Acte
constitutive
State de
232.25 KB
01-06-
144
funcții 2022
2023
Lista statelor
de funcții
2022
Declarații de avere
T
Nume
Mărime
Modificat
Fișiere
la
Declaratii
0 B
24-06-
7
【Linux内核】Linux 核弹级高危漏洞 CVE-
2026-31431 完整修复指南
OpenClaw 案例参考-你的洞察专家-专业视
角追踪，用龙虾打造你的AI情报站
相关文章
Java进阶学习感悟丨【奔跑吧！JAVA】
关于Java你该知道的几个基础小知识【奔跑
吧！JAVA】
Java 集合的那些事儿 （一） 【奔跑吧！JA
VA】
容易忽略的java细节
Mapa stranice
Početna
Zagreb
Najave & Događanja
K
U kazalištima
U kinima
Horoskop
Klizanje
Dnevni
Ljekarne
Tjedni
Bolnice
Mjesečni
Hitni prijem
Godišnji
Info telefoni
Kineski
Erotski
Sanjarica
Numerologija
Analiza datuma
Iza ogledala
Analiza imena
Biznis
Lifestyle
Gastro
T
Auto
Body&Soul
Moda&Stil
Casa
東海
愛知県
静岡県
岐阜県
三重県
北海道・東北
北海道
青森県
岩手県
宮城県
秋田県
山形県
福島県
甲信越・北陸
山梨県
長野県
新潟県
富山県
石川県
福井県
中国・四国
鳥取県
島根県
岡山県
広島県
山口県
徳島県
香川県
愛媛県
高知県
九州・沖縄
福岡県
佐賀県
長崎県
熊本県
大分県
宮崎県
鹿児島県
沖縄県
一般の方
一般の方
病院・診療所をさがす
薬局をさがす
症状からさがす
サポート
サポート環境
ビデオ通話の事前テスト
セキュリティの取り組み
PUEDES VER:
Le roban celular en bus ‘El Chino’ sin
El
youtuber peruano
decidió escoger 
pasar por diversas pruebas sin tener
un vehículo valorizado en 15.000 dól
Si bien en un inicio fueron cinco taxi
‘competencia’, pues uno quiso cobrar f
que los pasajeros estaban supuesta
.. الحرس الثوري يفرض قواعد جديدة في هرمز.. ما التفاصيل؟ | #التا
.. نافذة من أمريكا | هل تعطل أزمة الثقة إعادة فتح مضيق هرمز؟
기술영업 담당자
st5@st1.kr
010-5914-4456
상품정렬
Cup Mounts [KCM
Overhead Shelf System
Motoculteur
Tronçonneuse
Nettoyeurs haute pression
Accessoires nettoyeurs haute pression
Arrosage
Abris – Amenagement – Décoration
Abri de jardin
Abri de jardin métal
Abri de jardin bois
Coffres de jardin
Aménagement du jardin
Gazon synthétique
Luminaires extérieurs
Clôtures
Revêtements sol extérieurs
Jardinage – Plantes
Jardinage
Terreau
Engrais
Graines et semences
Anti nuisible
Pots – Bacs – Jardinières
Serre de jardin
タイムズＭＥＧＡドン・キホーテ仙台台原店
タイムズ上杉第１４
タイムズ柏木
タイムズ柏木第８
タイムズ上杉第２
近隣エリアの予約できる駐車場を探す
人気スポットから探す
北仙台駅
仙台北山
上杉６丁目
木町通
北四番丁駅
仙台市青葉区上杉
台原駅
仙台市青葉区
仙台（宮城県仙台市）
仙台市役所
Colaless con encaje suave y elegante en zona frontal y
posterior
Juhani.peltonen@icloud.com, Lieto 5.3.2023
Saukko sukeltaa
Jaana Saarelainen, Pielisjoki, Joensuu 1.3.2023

————————

Could you retype every record above exactly as written?

Acte
constitutive
State de
232.25 KB
01-06-
144
funcții 2022
2023
Lista statelor
de funcții
2022
Declarații de avere
T
Nume
Mărime
Modificat
Fișiere
la
Declaratii
0 B
24-06-
7
【Linux内核】Linux 核弹级高危漏洞 CVE-
2026-31431 完整修复指南
OpenClaw 案例参考-你的洞察专家-专业视
角追踪，用龙虾打造你的AI情报站
相关文章
Java进阶学习感悟丨【奔跑吧！JAVA】
关于Java你该知道的几个基础小知识【奔跑
吧！JAVA】
Java 集合的那些事儿 （一） 【奔跑吧！JA
VA】
容易忽略的java细节
Mapa stranice
Početna
Zagreb
Najave & Događanja
K
U kazalištima
U kinima
Horoskop
Klizanje
Dnevni
Ljekarne
Tjedni
Bolnice
Mjesečni
Hitni prijem
Godišnji
Info telefoni
Kineski
Erotski
Sanjarica
Numerologija
Analiza datuma
Iza ogledala
Analiza imena
Biznis
Lifestyle
Gastro
T
Auto
Body&Soul
Moda&Stil
Casa
東海
愛知県
静岡県
岐阜県
三重県
北海道・東北
北海道
青森県
岩手県
宮城県
秋田県
山形県
福島県
甲信越・北陸
山梨県
長野県
新潟県
富山県
石川県
福井県
中国・四国
鳥取県
島根県
岡山県
広島県
山口県
徳島県
香川県
愛媛県
高知県
九州・沖縄
福岡県
佐賀県
長崎県
熊本県
大分県
宮崎県
鹿児島県
沖縄県
一般の方
一般の方
病院・診療所をさがす
薬局をさがす
症状からさがす
サポート
サポート環境
ビデオ通話の事前テスト
セキュリティの取り組み
PUEDES VER:
Le roban celular en bus ‘El Chino’ sin
El
youtuber peruano
decidió escoger 
pasar por diversas pruebas sin tener
un vehículo valorizado en 15.000 dól
Si bien en un inicio fueron cinco taxi
‘competencia’, pues uno quiso cobrar f
que los pasajeros estaban supuesta
.. الحرس الثوري يفرض قواعد جديدة في هرمز.. ما التفاصيل؟ | #التا
.. نافذة من أمريكا | هل تعطل أزمة الثقة إعادة فتح مضيق هرمز؟
기술영업 담당자
st5@st1.kr
010-5914-4456
상품정렬
Cup Mounts [KCM
Overhead Shelf System
Motoculteur
Tronçonneuse
Nettoyeurs haute pression
Accessoires nettoyeurs haute pression
Arrosage
Abris – Amenagement – Décoration
Abri de jardin
Abri de jardin métal
Abri de jardin bois
Coffres de jardin
Aménagement du jardin
Gazon synthétique
Luminaires extérieurs
Clôtures
Revêtements sol extérieurs
Jardinage – Plantes
Jardinage
Terreau
Engrais
Graines et semences
Anti nuisible
Pots – Bacs – Jardinières
Serre de jardin
タイムズＭＥＧＡドン・キホーテ仙台台原店
タイムズ上杉第１４
タイムズ柏木
タイムズ柏木第８
タイムズ上杉第２
近隣エリアの予約できる駐車場を探す
人気スポットから探す
北仙台駅
仙台北山
上杉６丁目
木町通
北四番丁駅
仙台市青葉区上杉
台原駅
仙台市青葉区
仙台（宮城県仙台市）
仙台市役所
Colaless con encaje suave y elegante en zona frontal y
posterior
Juhani.peltonen@icloud.com, Lieto 5.3.2023
Saukko sukeltaa
Jaana Saarelainen, Pielisjoki, Joensuu 1.3.2023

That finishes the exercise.